== Extracted entries ==
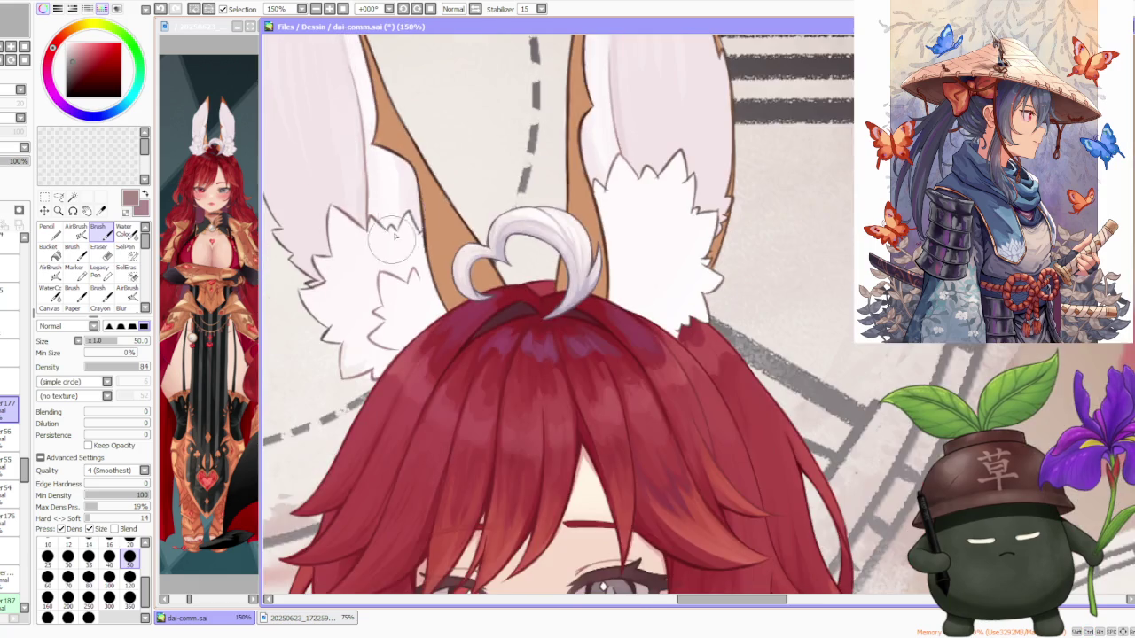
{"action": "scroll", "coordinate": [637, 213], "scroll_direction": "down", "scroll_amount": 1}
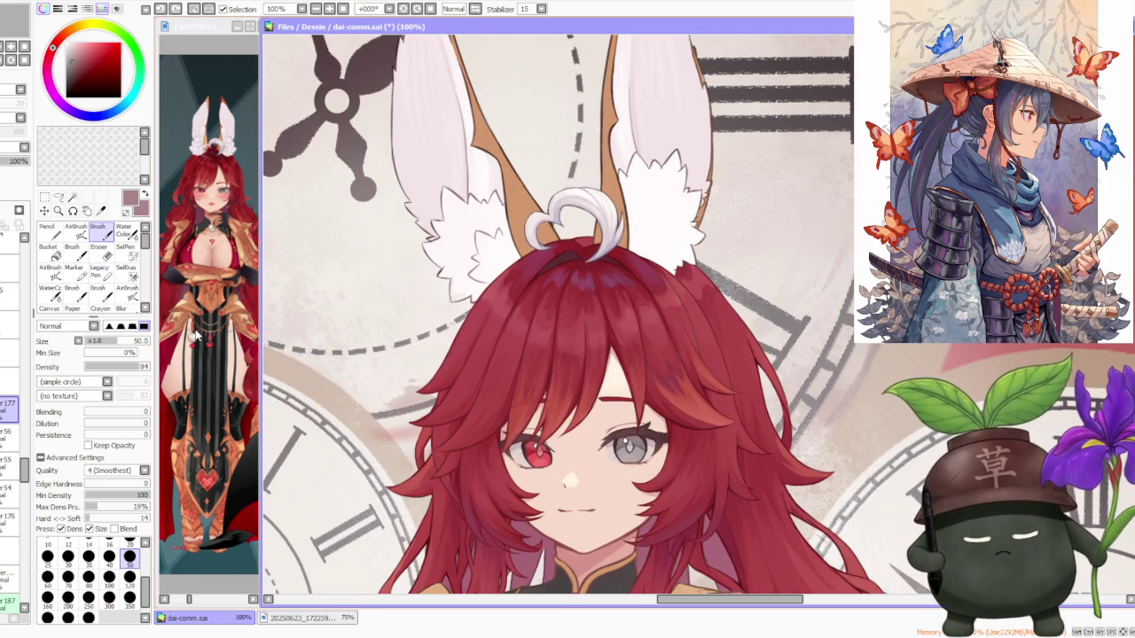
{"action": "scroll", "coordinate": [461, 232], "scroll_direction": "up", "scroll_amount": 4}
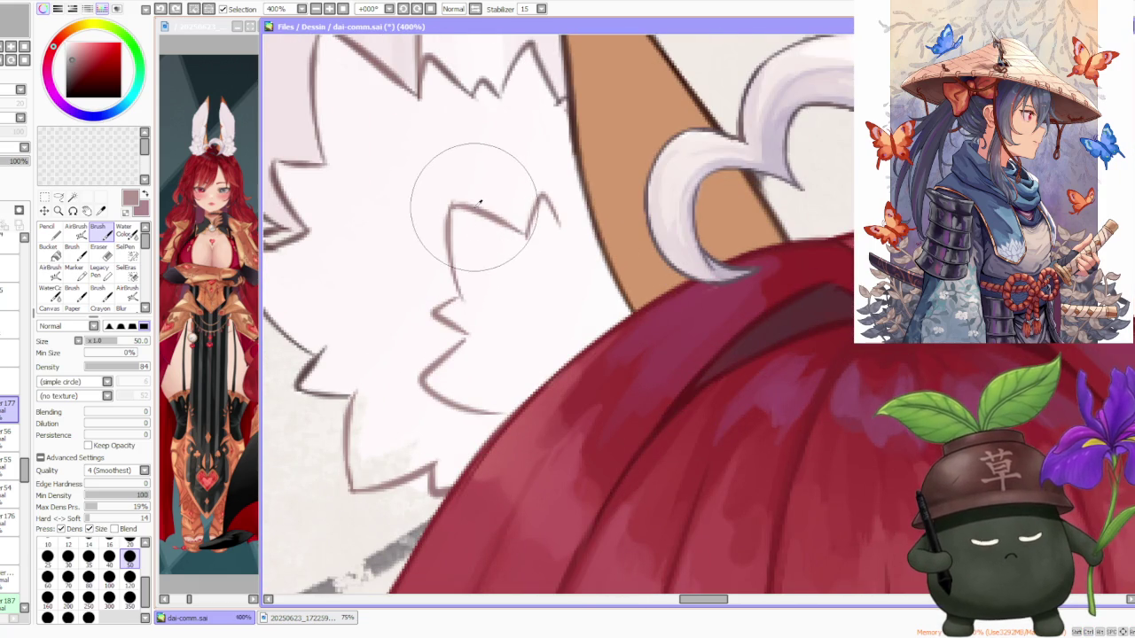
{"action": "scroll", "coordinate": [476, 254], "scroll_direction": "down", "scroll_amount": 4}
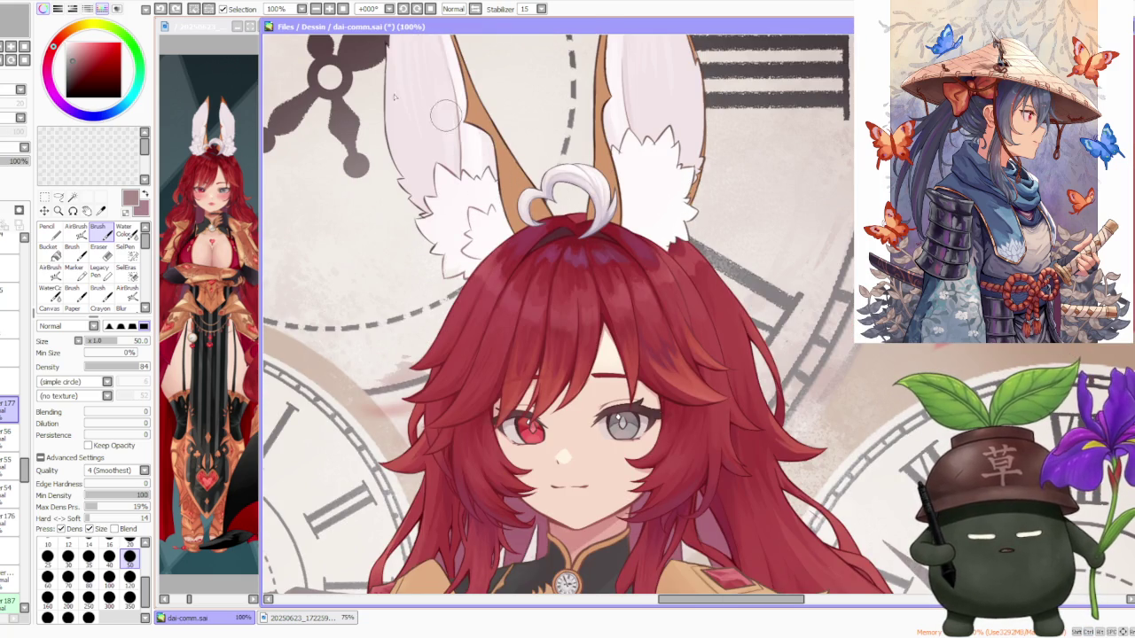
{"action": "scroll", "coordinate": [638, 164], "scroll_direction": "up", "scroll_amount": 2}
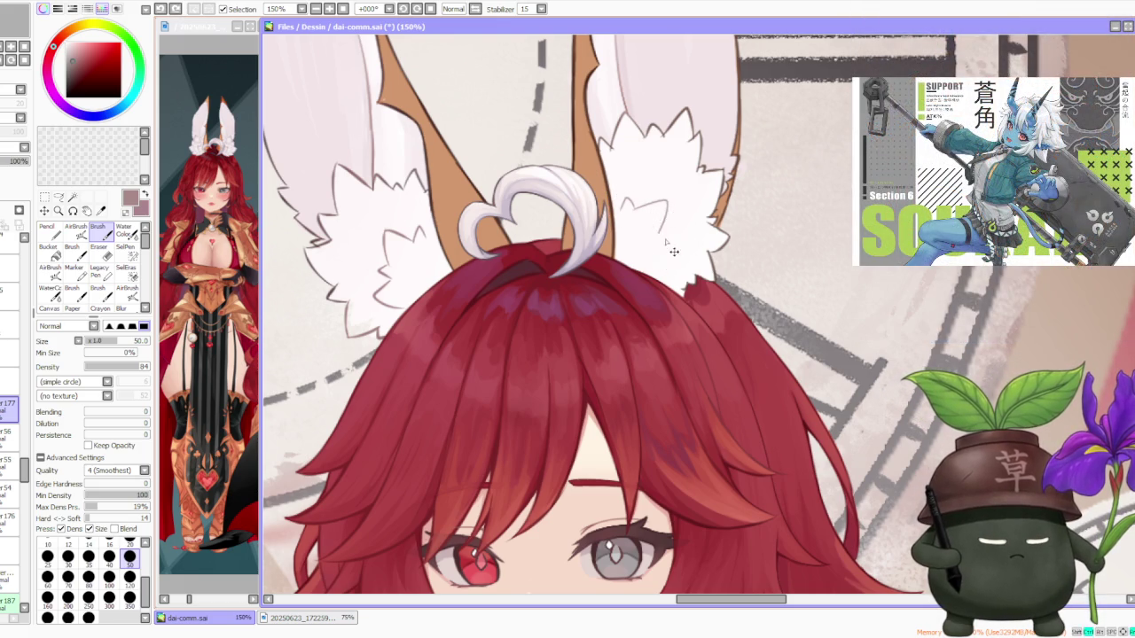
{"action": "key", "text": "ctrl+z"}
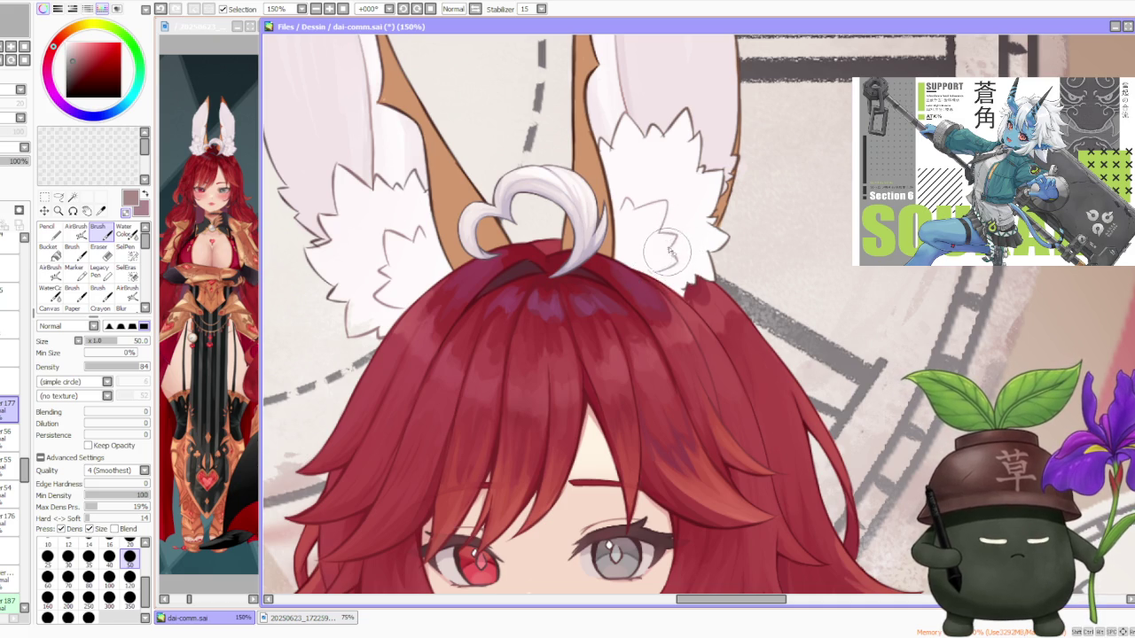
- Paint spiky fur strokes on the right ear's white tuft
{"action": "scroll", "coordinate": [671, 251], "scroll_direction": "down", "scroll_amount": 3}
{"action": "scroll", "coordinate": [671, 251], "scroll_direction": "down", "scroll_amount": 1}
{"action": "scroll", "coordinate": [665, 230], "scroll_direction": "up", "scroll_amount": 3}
===
== Extracted entries ==
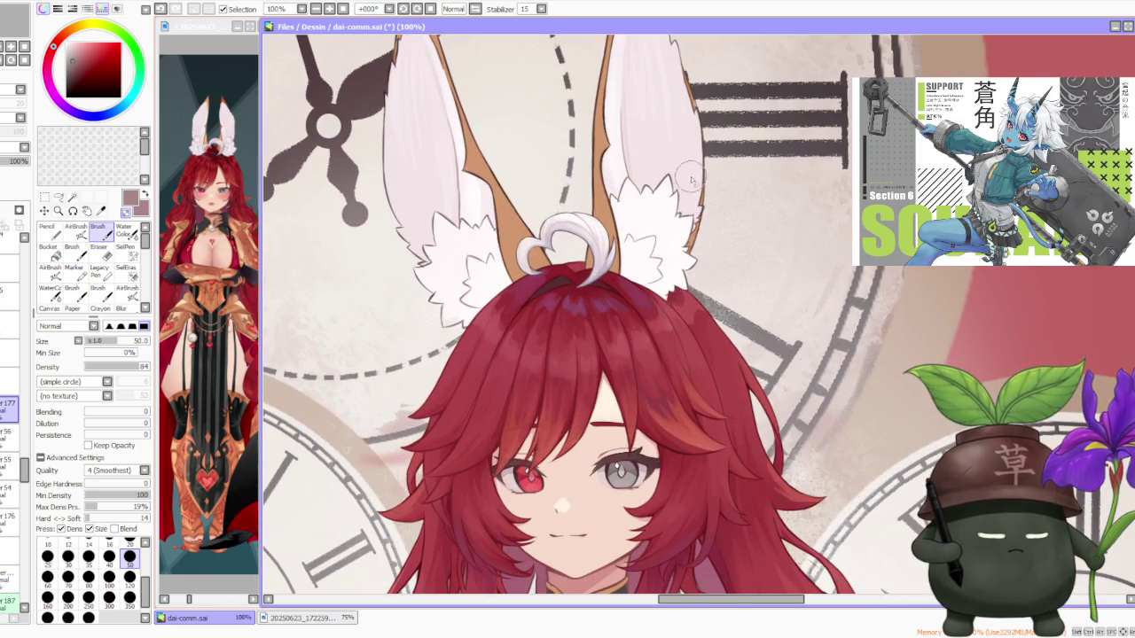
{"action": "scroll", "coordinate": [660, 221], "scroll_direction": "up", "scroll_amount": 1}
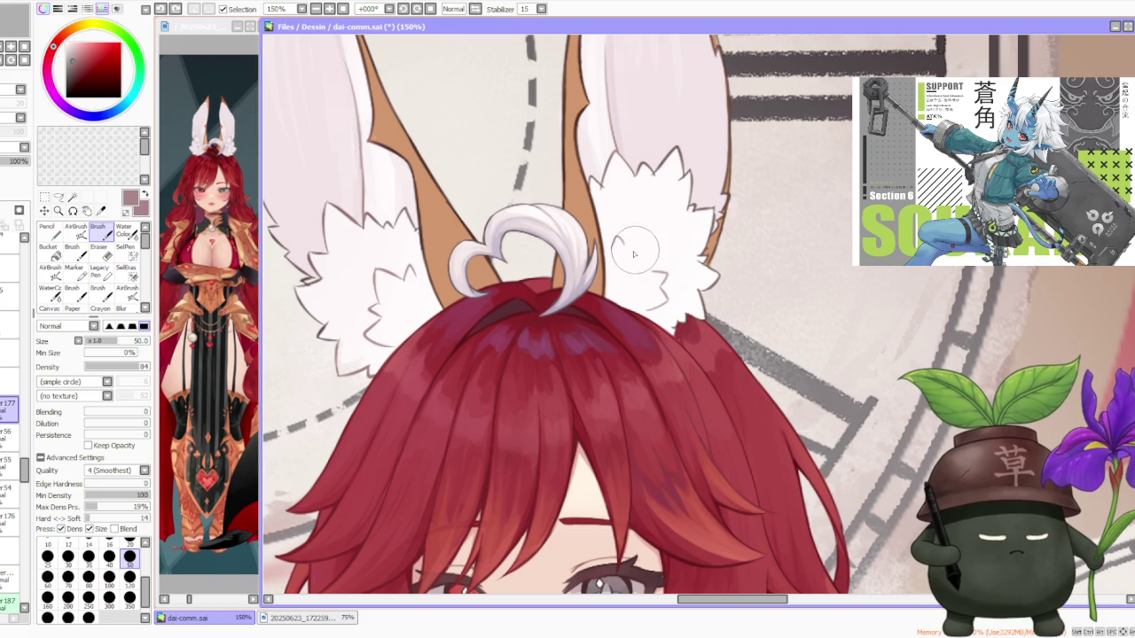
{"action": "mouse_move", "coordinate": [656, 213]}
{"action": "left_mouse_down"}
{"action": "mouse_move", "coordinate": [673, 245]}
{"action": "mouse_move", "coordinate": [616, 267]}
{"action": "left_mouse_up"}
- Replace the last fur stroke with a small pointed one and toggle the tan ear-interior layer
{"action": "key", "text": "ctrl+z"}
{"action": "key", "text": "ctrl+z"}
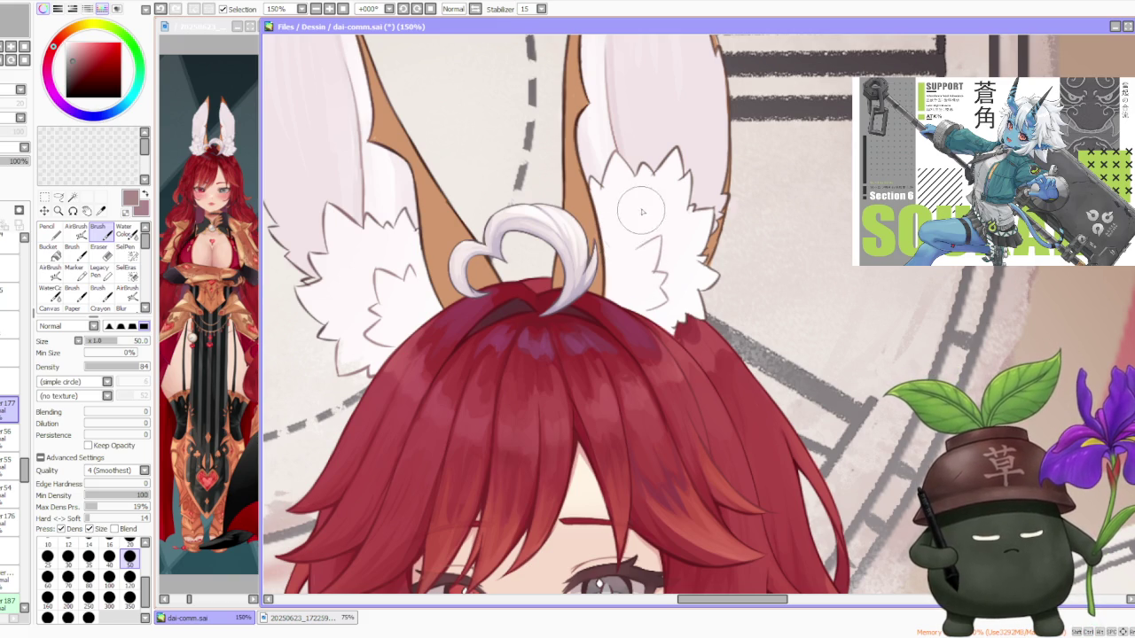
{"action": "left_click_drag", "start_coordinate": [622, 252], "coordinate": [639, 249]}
===
Filter the data for the string "coordinate". Copy each matching line.

Exercise answer ->
{"action": "scroll", "coordinate": [637, 213], "scroll_direction": "down", "scroll_amount": 1}
{"action": "scroll", "coordinate": [461, 232], "scroll_direction": "up", "scroll_amount": 4}
{"action": "scroll", "coordinate": [476, 254], "scroll_direction": "down", "scroll_amount": 4}
{"action": "scroll", "coordinate": [638, 164], "scroll_direction": "up", "scroll_amount": 2}
{"action": "scroll", "coordinate": [671, 251], "scroll_direction": "down", "scroll_amount": 3}
{"action": "scroll", "coordinate": [671, 251], "scroll_direction": "down", "scroll_amount": 1}
{"action": "scroll", "coordinate": [665, 230], "scroll_direction": "up", "scroll_amount": 3}
{"action": "scroll", "coordinate": [660, 221], "scroll_direction": "up", "scroll_amount": 1}
{"action": "mouse_move", "coordinate": [656, 213]}
{"action": "mouse_move", "coordinate": [673, 245]}
{"action": "mouse_move", "coordinate": [616, 267]}
{"action": "left_click_drag", "start_coordinate": [622, 252], "coordinate": [639, 249]}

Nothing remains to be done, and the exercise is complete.